#### Passage shown
⁂
I’m writing as a straight guy. To be honest, I’ve only a slight idea of what works and what doesn’t. Something tells me that Solid Snake has a solid booty that fully utilizes his otherwise latent potential for erotic fan fiction. But I don’t swing that way, so I don’t really know.
For the record, my mother and I are on the same page when it comes to accepting homosexuals; we welcome them and love them as much as we would otherwise – a point that was endearingly made clear to me moments ago. Note: Aftermath of the Google search. Maybe we should copy the guys from Twilight. I’m just kidding – the whole TwilightMoms thing still freak me out.
Well hang on – why should we do it?
Why do we even sexualize a female character in the first place? The coquettish game cover art seemingly does marketing really well. Although it’s a highly controversial move, it still works. It does its job so well that some developers and publishers feels encouraged by the reception to create games that pushes the boundaries of M18 Nudity. Scarlet Blade’s art style is basically soft core pornography, one that has catapulted into fame after being doused in hellfire by many critics. Despicable? Most probably. Even though the common man may be occasionally tempted by it, the temptation is almost invariably accompanied by a sense of shame. It cheapens and demeans. But as long as the market of pubescent boys and their over-charged hormonal drives exist, so will these games. But what’s left for the girls?
Just something to think about for today. —
“If you decide against sexualizing your male characters, be very honest about what’s going on with your female characters.” – GDC 2014 speaker Michelle Clough
6 thoughts on “Sexualize Male Characters!”
⁂
#### Input material

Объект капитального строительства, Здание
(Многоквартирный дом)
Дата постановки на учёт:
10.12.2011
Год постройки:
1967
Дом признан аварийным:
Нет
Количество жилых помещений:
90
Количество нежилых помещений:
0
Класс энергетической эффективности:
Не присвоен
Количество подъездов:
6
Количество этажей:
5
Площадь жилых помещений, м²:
⁂
#### Check your understanding
1: Copy out the Russian building records line for line, with no changes.
2: Write the next part of the blog post on sexualizing male video game characters, starting after its final line.
The blog post and the building records are unrelated to each other.

#### Task-by-task outputs
1:
Объект капитального строительства, Здание
(Многоквартирный дом)
Дата постановки на учёт:
10.12.2011
Год постройки:
1967
Дом признан аварийным:
Нет
Количество жилых помещений:
90
Количество нежилых помещений:
0
Класс энергетической эффективности:
Не присвоен
Количество подъездов:
6
Количество этажей:
5
Площадь жилых помещений, м²:

2:
Goodness, I laughed at when I read about your mother making that endearing point. The things you put yourself through to write your posts 😉
A very thought-provoking post! Those sexualised male armours are incredibly disturbing. Hilarious though, as you say.
Its a memorable post to write, indeed! Haha, sometimes I can’t help but feel disgraced by the state of the industry.
Fine points brought up in this article. Might we also add that the following line made us actually laugh out loud: “TERA’s female armors are commonly attributed with the inability to offer protection against even a cool breeze…” So true.
Either male characters need to be sexualized more to level the playing field, or maybe the gaming industry just doesn’t sexualize either gender at all? (Clearly that’s not going to be happening any time soon.)
I love Tera to death. Sacred 3 has a pretty sexualized male barbarian in it. I know there are other games out there, but that’s all I can think of off the top of my head.
I would just rather have some decent looking male characters that weren’t just muscles on a feminine character, would be nice to see some hair on the chest or at least a good size package!
Interesting post! Though I would add that sexualization of -insert gender here- is upon the culture itself. And that isn’t a bad thing, if anything I think that people should explore MORE of their sexual-ness because there really isn’t anything bad about it!
I think the problem is that there isn’t just enough diversity to -choose- if you want to have a skimpy armor set or not. I think, if you created more choices, then the people who want to wear skimpy armor can do as they please, as well as people that want to have that ‘more realistic’ view of gearing up with having more coverage. I say to each of their own and give them the option to choose as they please.
On a side note, I wouldn’t say this industry is dominated by males -anymore-. If anything, the emergence of having an equal amount of women gaming as well as women within the industry (and growing) is a good thing and the market is shifting towards it.